Records for the exercise:
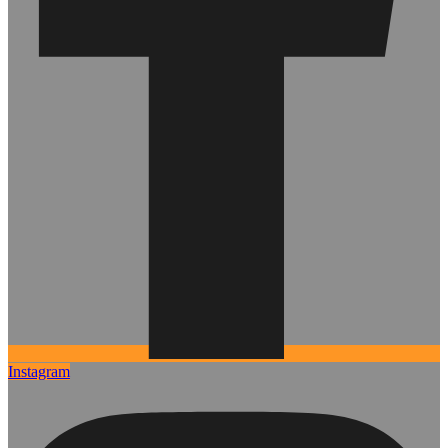
Instagram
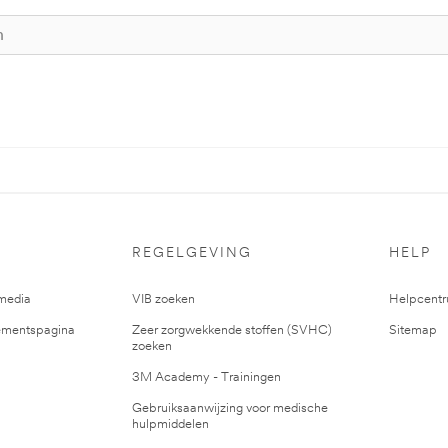
REGELGEVING
HELP
media
VIB zoeken
Helpcent
mentspagina
Zeer zorgwekkende stoffen (SVHC)
Sitemap
zoeken
3M Academy - Trainingen
Gebruiksaanwijzing voor medische
hulpmiddelen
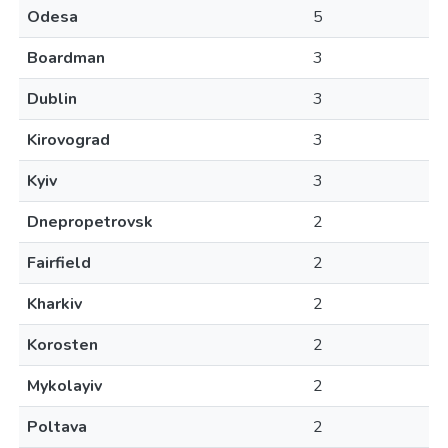
Odesa
5
Boardman
3
Dublin
3
Kirovograd
3
Kyiv
3
Dnepropetrovsk
2
Fairfield
2
Kharkiv
2
Korosten
2
Mykolayiv
2
Poltava
2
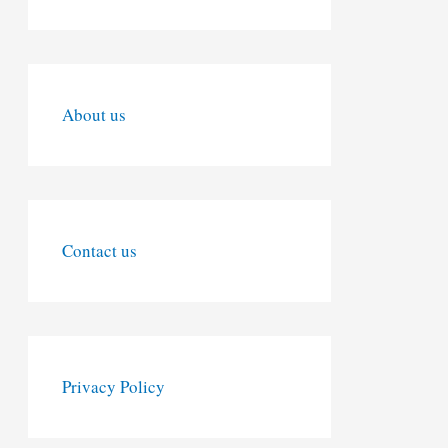
About us
Contact us
Privacy Policy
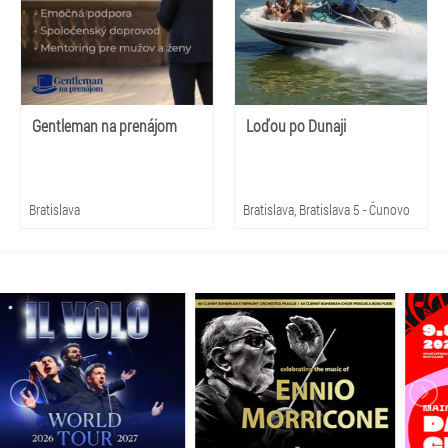
Gentleman na prenájom
Loďou po Dunaji
Bratislava
Bratislava, Bratislava 5 - Čunovo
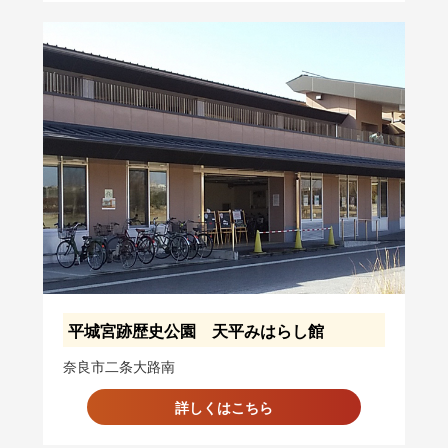
平城宮跡歴史公園 天平みはらし館
奈良市二条大路南
詳しくはこちら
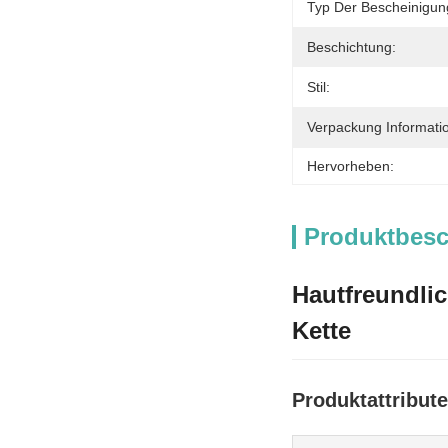
Typ Der Bescheinigun
Beschichtung:
Stil:
Verpackung Informati
Hervorheben:
Produktbes
Hautfreundli
Kette
Produktattribute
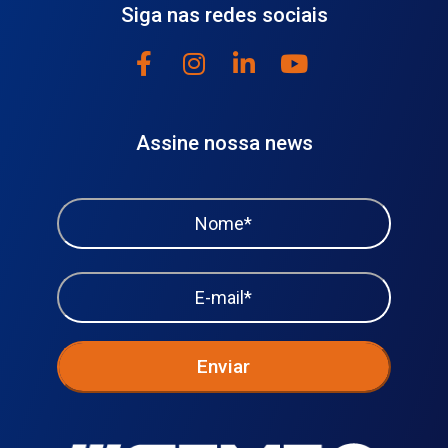
Siga nas redes sociais
Assine nossa news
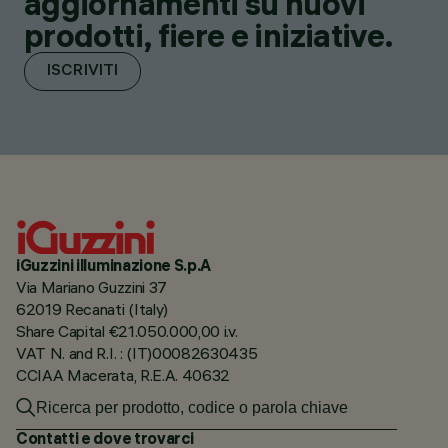
aggiornamenti su nuovi
prodotti, fiere e iniziative.
ISCRIVITI
iGuzzini illuminazione S.p.A
Via Mariano Guzzini 37
62019 Recanati (Italy)
Share Capital €21.050.000,00 i.v.
VAT N. and R.I. : (IT)00082630435
CCIAA Macerata, R.E.A. 40632
Contatti e dove trovarci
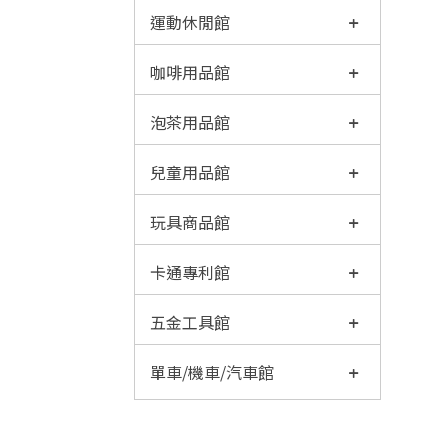
運動休閒館
咖啡用品館
泡茶用品館
兒童用品館
玩具商品館
卡通專利館
五金工具館
單車/機車/汽車館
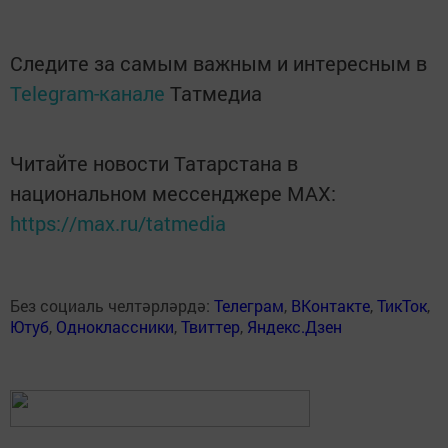
Следите за самым важным и интересным в
Telegram-канале
Татмедиа
Читайте новости Татарстана в
национальном мессенджере MАХ:
https://max.ru/tatmedia
Без социаль челтәрләрдә:
Телеграм
,
ВКонтакте
,
ТикТок
,
Ютуб
,
Одноклассники
,
Твиттер
,
Яндекс.Дзен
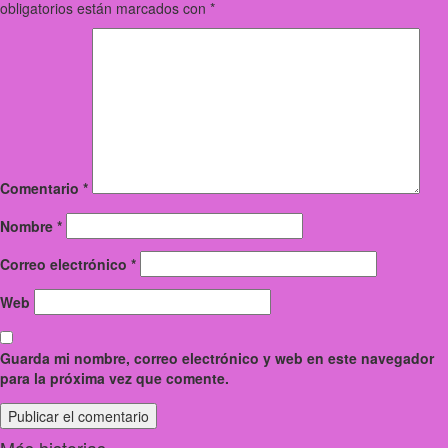
obligatorios están marcados con
*
Comentario
*
Nombre
*
Correo electrónico
*
Web
Guarda mi nombre, correo electrónico y web en este navegador
para la próxima vez que comente.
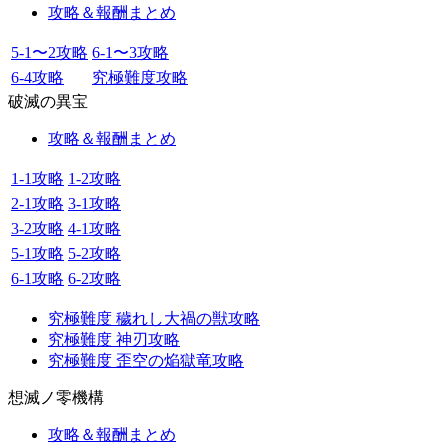
攻略＆報酬まとめ
5-1〜2攻略
6-1〜3攻略
6-4攻略
究極難度攻略
破滅の異宝
攻略＆報酬まとめ
1-1攻略
1-2攻略
2-1攻略
3-1攻略
3-2攻略
4-1攻略
5-1攻略
5-2攻略
6-1攻略
6-2攻略
究極難度 穢れし大禍の獣攻略
究極難度 神刃攻略
究極難度 歪空の焔獄竜攻略
想滅ノ零機構
攻略＆報酬まとめ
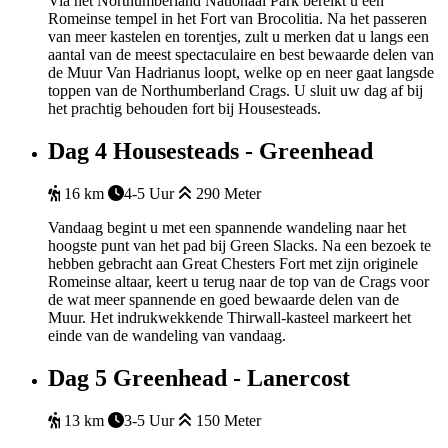
Via het Northumberland Nationaal Park bereikt u een
Romeinse tempel in het Fort van Brocolitia. Na het passeren
van meer kastelen en torentjes, zult u merken dat u langs een
aantal van de meest spectaculaire en best bewaarde delen van
de Muur Van Hadrianus loopt, welke op en neer gaat langsde
toppen van de Northumberland Crags. U sluit uw dag af bij
het prachtig behouden fort bij Housesteads.
Dag 4
Housesteads - Greenhead
16 km
4-5 Uur
290 Meter
Vandaag begint u met een spannende wandeling naar het
hoogste punt van het pad bij Green Slacks. Na een bezoek te
hebben gebracht aan Great Chesters Fort met zijn originele
Romeinse altaar, keert u terug naar de top van de Crags voor
de wat meer spannende en goed bewaarde delen van de
Muur. Het indrukwekkende Thirwall-kasteel markeert het
einde van de wandeling van vandaag.
Dag 5
Greenhead - Lanercost
13 km
3-5 Uur
150 Meter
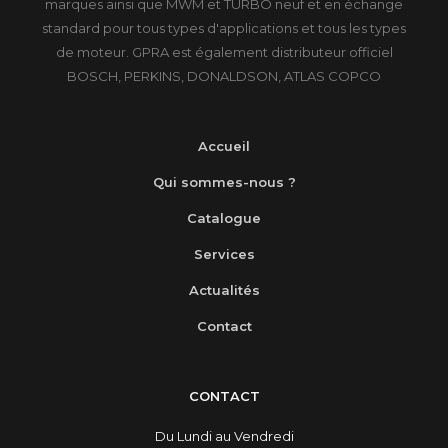
marques ainsi que MWM et TURBO neuf et en échange
standard pour tous types d'applications et tous les types
de moteur. GPRA est également distributeur officiel
BOSCH, PERKINS, DONALDSON, ATLAS COPCO
Accueil
Qui sommes-nous ?
Catalogue
Services
Actualités
Contact
CONTACT
Du Lundi au Vendredi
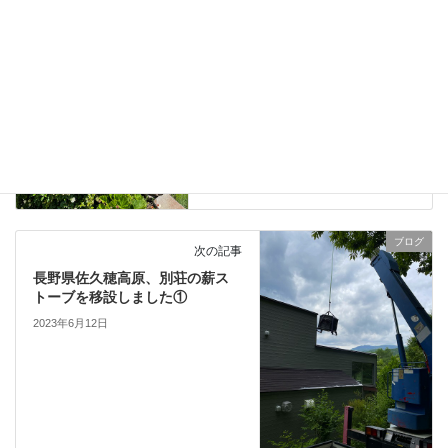
薪ストーブユーザー様の素敵な
ガーデンを見せていただきまし
た。②
2023年6月9日
ブログ
次の記事
長野県佐久穂高原、別荘の薪ス
トーブを移設しました①
2023年6月12日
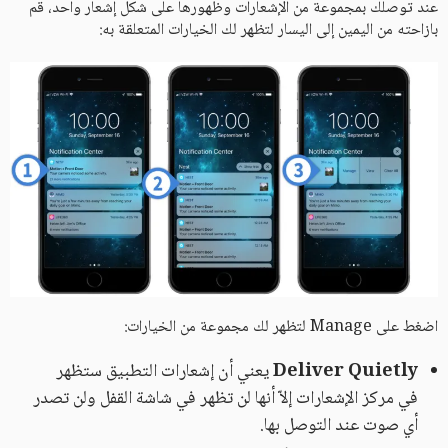
عند توصلك بمجموعة من الإشعارات وظهورها على شكل إشعار واحد، قم
بازاحته من اليمين إلى اليسار لتظهر لك الخيارات المتعلقة به:
اضغط على Manage لتظهر لك مجموعة من الخيارات:
Deliver Quietly
يعني أن إشعارات التطبيق ستظهر
في مركز الإشعارات إلاّ أنها لن تظهر في شاشة القفل ولن تصدر
أي صوت عند التوصل بها.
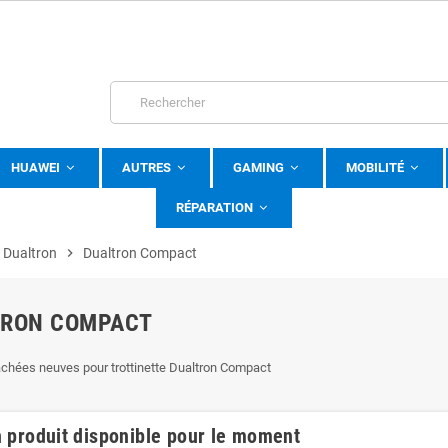
HUAWEI
AUTRES
GAMING
MOBILITÉ
RÉPARATION
Dualtron
chevron_right
Dualtron Compact
TRON COMPACT
chées neuves pour trottinette Dualtron Compact
 produit disponible pour le moment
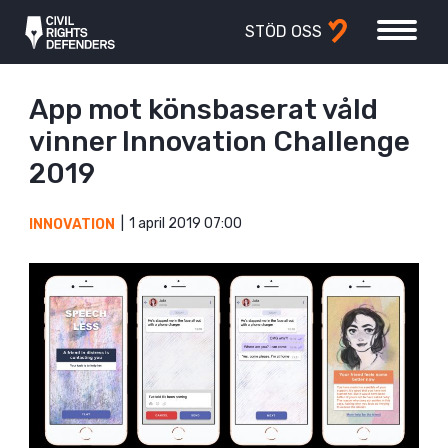
STÖD OSS
App mot könsbaserat våld
vinner Innovation Challenge
2019
1 april 2019 07:00
INNOVATION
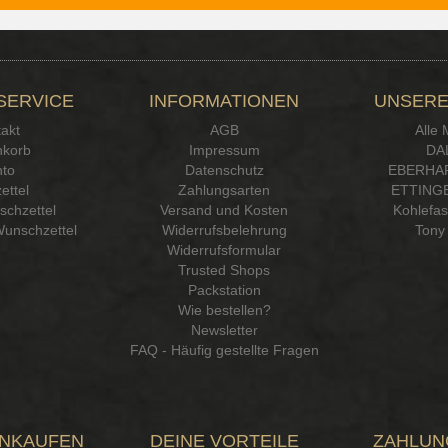
SERVICE
INFORMATIONEN
UNSERE
akt
AGB
Alle
korb
Impressum
DA
to
Datenschutz
EBERHA
ettel
Zahlungsarten
ETTINGE
chzettel
Versand und Kosten
Kohlefa
Wunschzettel
Widerrufsbelehrung
Tony 
Widerrufsformular
Trusted Shops
Packstation
Wie bestellen?
Newsletter
FAQ - Häufig gestellte Fragen
INKAUFEN
DEINE VORTEILE
ZAHLUN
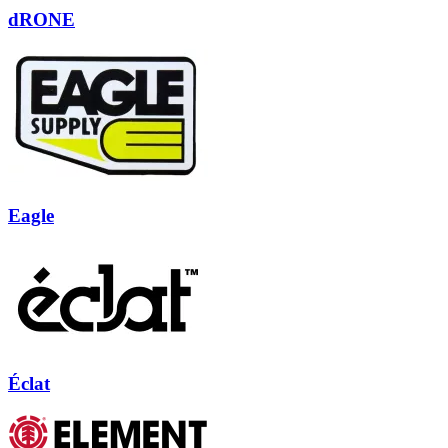
dRONE
Eagle
Éclat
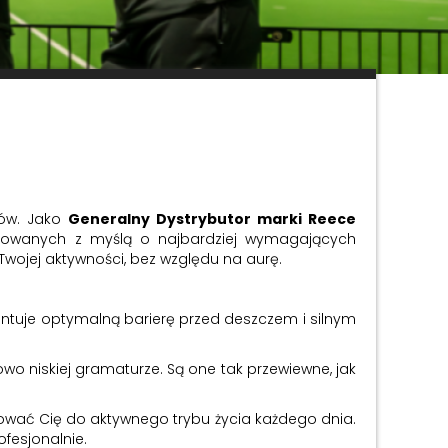
sów. Jako
Generalny Dystrybutor marki Reece
ektowanych z myślą o najbardziej wymagających
 Twojej aktywności, bez względu na aurę.
antuje optymalną barierę przed deszczem i silnym
owo niskiej gramaturze. Są one tak przewiewne, jak
wać Cię do aktywnego trybu życia każdego dnia.
ofesjonalnie.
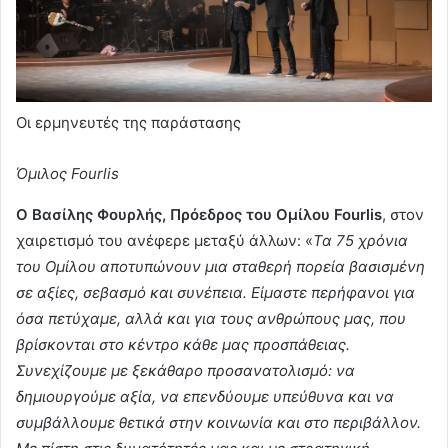
Οι ερμηνευτές της παράστασης
Όμιλος Fourlis
Ο Βασίλης Φουρλής, Πρόεδρος του Ομίλου Fourlis
, στον
χαιρετισμό του ανέφερε μεταξύ άλλων: «
Τα 75 χρόνια
του Ομίλου αποτυπώνουν μια σταθερή πορεία βασισμένη
σε αξίες, σεβασμό και συνέπεια. Είμαστε περήφανοι για
όσα πετύχαμε, αλλά και για τους ανθρώπους μας, που
βρίσκονται στο κέντρο κάθε μας προσπάθειας.
Συνεχίζουμε με ξεκάθαρο προσανατολισμό: να
δημιουργούμε αξία, να επενδύουμε υπεύθυνα και να
συμβάλλουμε θετικά στην κοινωνία και στο περιβάλλον.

Exercise prompt:
All lines in the listing above with the string "Fourlis" should be returned.

Exercise solution:
Όμιλος Fourlis
Ο Βασίλης Φουρλής, Πρόεδρος του Ομίλου Fourlis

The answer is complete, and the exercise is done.